An International Maritime Organization committee has adopted mandatory measures to reduce ships’ carbon intensity and to grade their achievements in this regard, although some industry stakeholders and observers are concerned the body has not gone far enough.

A proposal by the Marshall Islands and Solomon Islands to introduce a levy of $100/mt of CO2 equivalent on oil used as a bunkering fuel was not adopted by the IMO’s Marine Environment Protection Committee. This is due to be discussed at an intersessional working group in October.

Container giant AP Moller-Maersk, whose own ambitious climate targets outstrip those of the IMO, said it welcomed the short-term measures and added that it hopes they will enable the IMO to agree on a market-based measure by 2025.

“A carbon price as part of a global market-based measure is needed as a matter of urgency to secure the uptake of renewable fuels,” Simon Bergulf, head of regulatory affairs at Maersk, said in a statement.

Others have suggested still more stringent market-based measures.

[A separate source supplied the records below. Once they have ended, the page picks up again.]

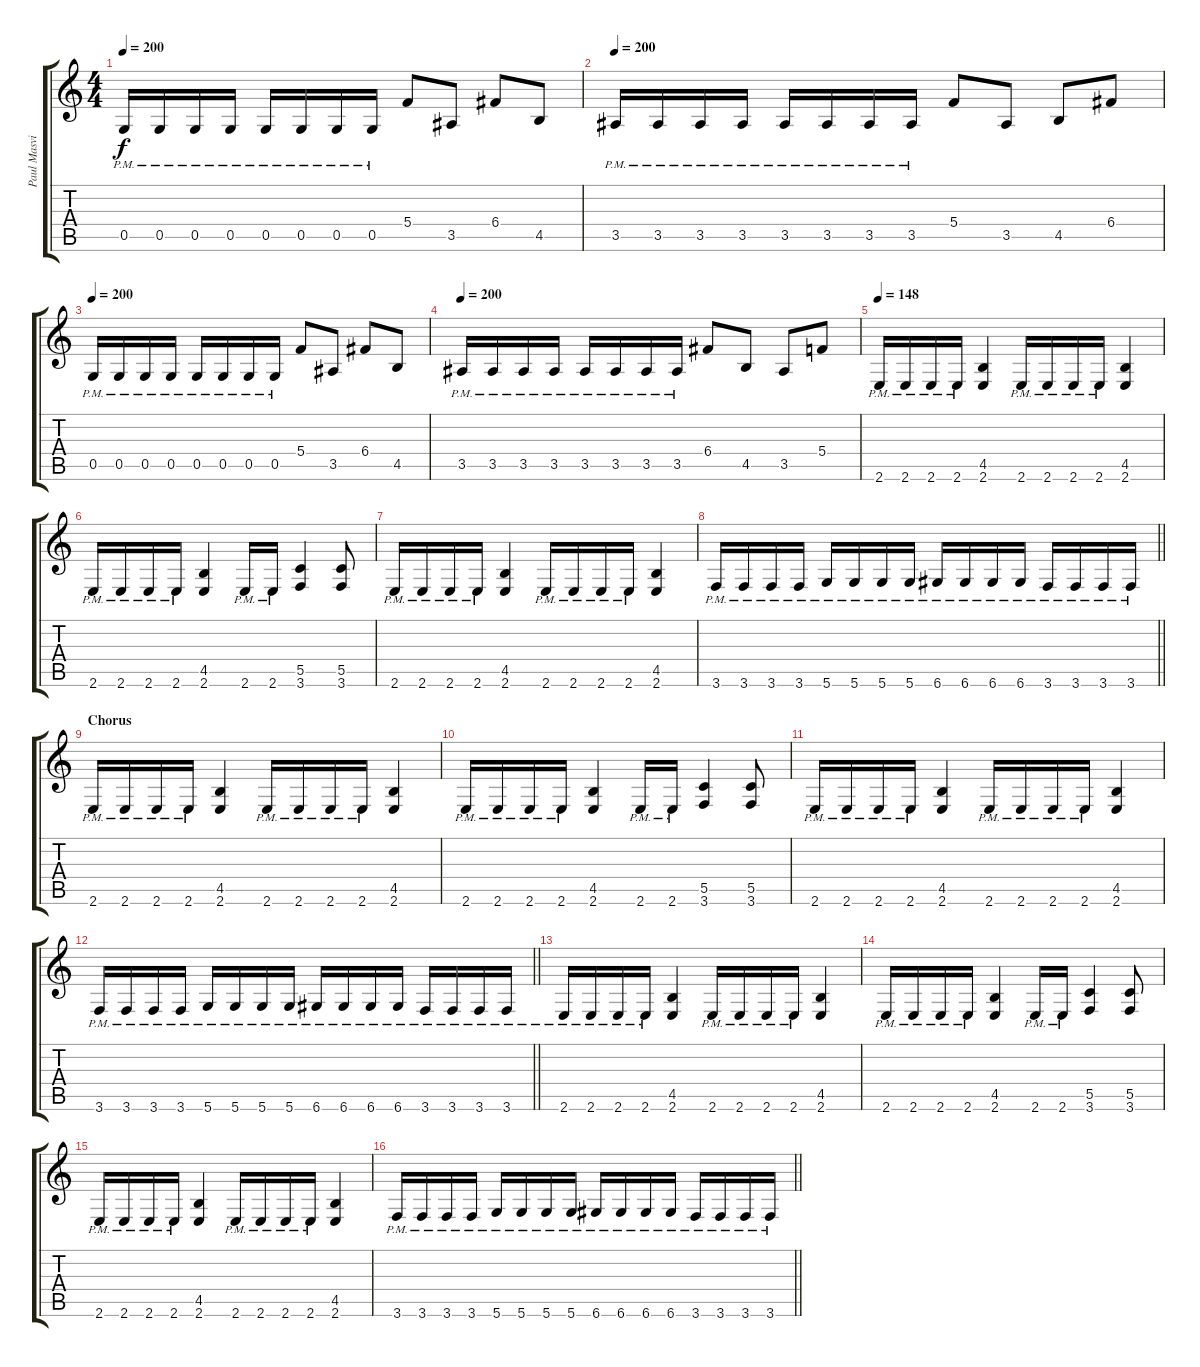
\track ("Paul Masvidal" "Paul Masvi") {instrument distortionguitar}
\staff {score tabs}
\tuning (D4 A3 F3 C3 G2 D2) {hide}
\ts (4 4)
\tempo 200
\clef g2
\ks c
0.5{pm}.16{dy f} 0.5{pm}.16 0.5{pm}.16 0.5{pm}.16 0.5{pm}.16 0.5{pm}.16 0.5{pm}.16 0.5{pm}.16 5.4.8 3.5.8 6.4.8 4.5.8 |
\tempo 200
3.5{pm}.16 3.5{pm}.16 3.5{pm}.16 3.5{pm}.16 3.5{pm}.16 3.5{pm}.16 3.5{pm}.16 3.5{pm}.16 5.4.8 3.5.8 4.5.8 6.4.8 |
\tempo 200
0.5{pm}.16 0.5{pm}.16 0.5{pm}.16 0.5{pm}.16 0.5{pm}.16 0.5{pm}.16 0.5{pm}.16 0.5{pm}.16 5.4.8 3.5.8 6.4.8 4.5.8 |
\tempo 200
3.5{pm}.16 3.5{pm}.16 3.5{pm}.16 3.5{pm}.16 3.5{pm}.16 3.5{pm}.16 3.5{pm}.16 3.5{pm}.16 6.4.8 4.5.8 3.5.8 5.4.8 |
\tempo 148
2.6{pm}.16 2.6{pm}.16 2.6{pm}.16 2.6{pm}.16 (4.5 2.6).4 2.6{pm}.16 2.6{pm}.16 2.6{pm}.16 2.6{pm}.16 (4.5 2.6).4 |
2.6{pm}.16 2.6{pm}.16 2.6{pm}.16 2.6{pm}.16 (4.5 2.6).4 2.6{pm}.16 2.6{pm}.16 (5.5 3.6).4 (5.5 3.6).8 |
2.6{pm}.16 2.6{pm}.16 2.6{pm}.16 2.6{pm}.16 (4.5 2.6).4 2.6{pm}.16 2.6{pm}.16 2.6{pm}.16 2.6{pm}.16 (4.5 2.6).4 |
\barLineRight lightlight
3.6{pm}.16 3.6{pm}.16 3.6{pm}.16 3.6{pm}.16 5.6{pm}.16 5.6{pm}.16 5.6{pm}.16 5.6{pm}.16 6.6{pm}.16 6.6{pm}.16 6.6{pm}.16 6.6{pm}.16 3.6{pm}.16 3.6{pm}.16 3.6{pm}.16 3.6{pm}.16 |
\section ("" "Chorus")
2.6{pm}.16 2.6{pm}.16 2.6{pm}.16 2.6{pm}.16 (4.5 2.6).4 2.6{pm}.16 2.6{pm}.16 2.6{pm}.16 2.6{pm}.16 (4.5 2.6).4 |
2.6{pm}.16 2.6{pm}.16 2.6{pm}.16 2.6{pm}.16 (4.5 2.6).4 2.6{pm}.16 2.6{pm}.16 (5.5 3.6).4 (5.5 3.6).8 |
2.6{pm}.16 2.6{pm}.16 2.6{pm}.16 2.6{pm}.16 (4.5 2.6).4 2.6{pm}.16 2.6{pm}.16 2.6{pm}.16 2.6{pm}.16 (4.5 2.6).4 |
\barLineRight lightlight
3.6{pm}.16 3.6{pm}.16 3.6{pm}.16 3.6{pm}.16 5.6{pm}.16 5.6{pm}.16 5.6{pm}.16 5.6{pm}.16 6.6{pm}.16 6.6{pm}.16 6.6{pm}.16 6.6{pm}.16 3.6{pm}.16 3.6{pm}.16 3.6{pm}.16 3.6{pm}.16 |
2.6{pm}.16 2.6{pm}.16 2.6{pm}.16 2.6{pm}.16 (4.5 2.6).4 2.6{pm}.16 2.6{pm}.16 2.6{pm}.16 2.6{pm}.16 (4.5 2.6).4 |
2.6{pm}.16 2.6{pm}.16 2.6{pm}.16 2.6{pm}.16 (4.5 2.6).4 2.6{pm}.16 2.6{pm}.16 (5.5 3.6).4 (5.5 3.6).8 |
2.6{pm}.16 2.6{pm}.16 2.6{pm}.16 2.6{pm}.16 (4.5 2.6).4 2.6{pm}.16 2.6{pm}.16 2.6{pm}.16 2.6{pm}.16 (4.5 2.6).4 |
\barLineRight lightlight
3.6{pm}.16 3.6{pm}.16 3.6{pm}.16 3.6{pm}.16 5.6{pm}.16 5.6{pm}.16 5.6{pm}.16 5.6{pm}.16 6.6{pm}.16 6.6{pm}.16 6.6{pm}.16 6.6{pm}.16 3.6{pm}.16 3.6{pm}.16 3.6{pm}.16 3.6{pm}.16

Trafigura, an independent oil trader and one of the world’s largest ship charterers, has proposed that the IMO introduce a carbon levy of $250-$300/mtCO2e on shipping fuels, to make zero- and low-carbon fuels more economically viable and more competitive.

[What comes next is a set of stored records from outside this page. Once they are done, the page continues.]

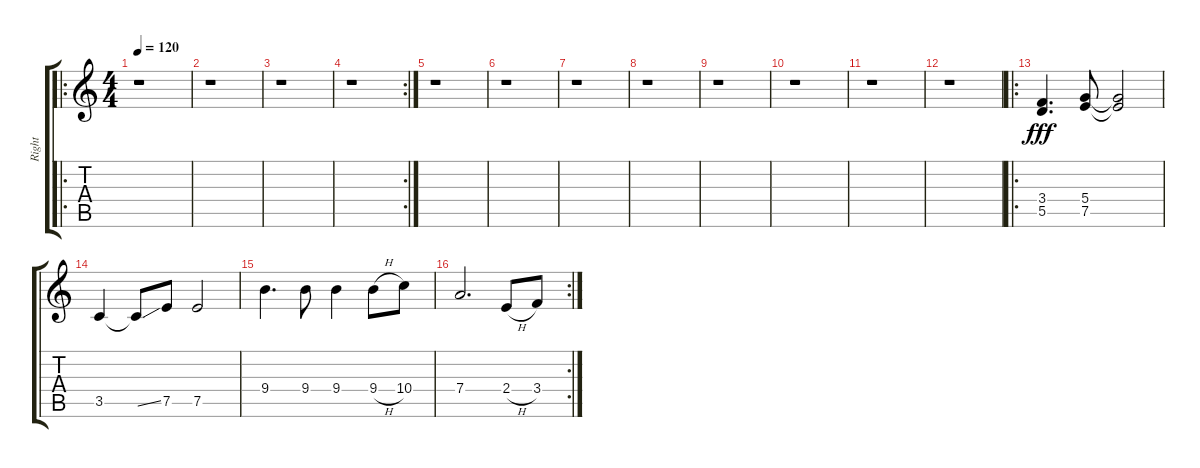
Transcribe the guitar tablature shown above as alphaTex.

\track ("Right" "Right") {instrument acousticguitarsteel}
\staff {score tabs}
\tuning (E4 B3 G3 D3 A2 E2) {hide}
\ro
\ts (4 4)
\tempo 120
\clef g2
\ks c
r.1{dy mp} |
r.1 |
r.1 |
\rc 2
r.1 |
r.1 |
r.1 |
r.1 |
r.1 |
r.1 |
r.1 |
r.1 |
r.1 |
\ro
(3.4 5.5).4{d dy fff} (5.4 7.5).8 (5.4{t} 7.5{t}).2 |
3.5.4 3.5{ss t}.8 7.5.8 7.5.2 |
9.4.4{d} 9.4.8 9.4.4 9.4{h}.8 10.4.8 |
\rc 2
7.4.2{d} 2.4{h}.8 3.4.8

S&P Global Platts assessed voluntary CORSIA-eligible carbon (CEC) credits at $2.59/mtCO2e June 17.

MEPC, which sat June 10-17, also looked at a proposal to establish an International Maritime Research Board, funded by a levy on oil used by shipping, but this will now need to wait for further discussion at the MEPC’s next session in November.

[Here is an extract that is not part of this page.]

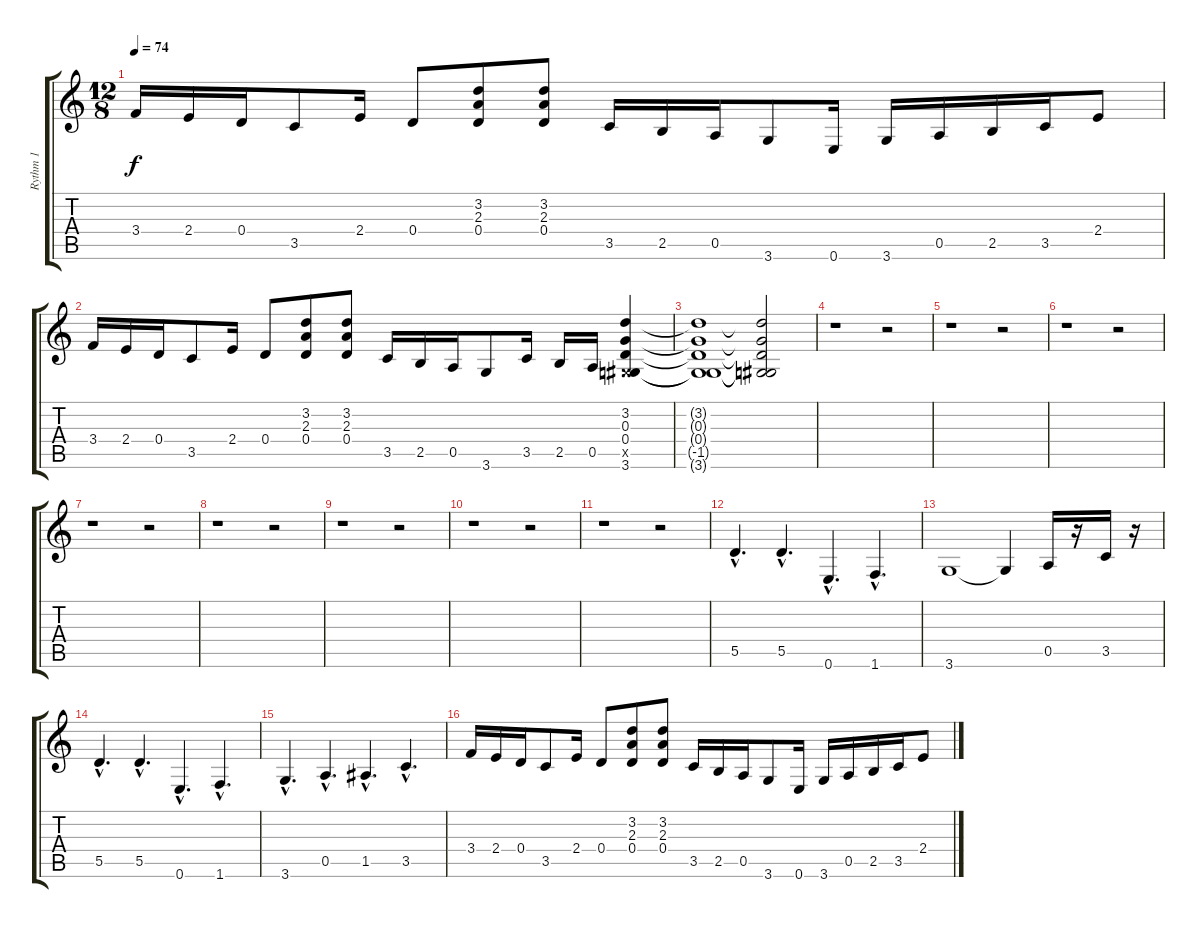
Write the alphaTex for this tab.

Bergulf said he was happy to see the decarbonization fund will be discussed at the next MEPC session, “but would also like to stress that the RD&D is needed in the short term and not at the end of this decade.”

The measures that MEPC passed will require all ships to calculate their Energy Efficiency Existing Ship Index (EEXI) to improve their energy efficiency and to establish their annual operational carbon intensity indicator (CII). Vessels will get a rating of A-E, where A is the best.

The amendments, initially agreed by a working group last year, are expected to enter into force on Nov. 1, 2022, with the requirements for EEXI and CII certification coming into effect from Jan. 1, 2023. This means that the first annual reporting will be completed in 2023, with the first rating given in 2024.

Market-based measures aside, some said the amendments did not go far enough.

“Whilst Maersk welcomes the adoption of the short-term measures, the metrics to be used for their implementation are still unclear and this means that their effect remains to be seen,” Bergulf said.

NGO Transport & Environment was more damning. In a statement, it said that MEPC’s amendments mean the global shipping fleet will be required to reduce its carbon intensity by just 1.5% a year.

“The target is as weak as what would be achieved under business as usual and falls far short of the 7% annual reduction required to meet the goals of the Paris agreement,” it added.

According to the Fourth IMO Greenhouse Gas Study, published in August, GHG emissions from shipping have increased to over 1.076 billion mt in 2018 from 977 million mt in 2012.

The share of shipping emissions in global anthropogenic emissions rose from 2.76% in 2012 to 2.89% in 2018.

MEPC’s latest amendments count as short-term measures, with the IMO’s long-term targets not having yet been changed. These are a 40% reduction in carbon intensity in the global fleet by 2030 compared with 2008 and a 50% reduction in greenhouse gas emissions by 2050.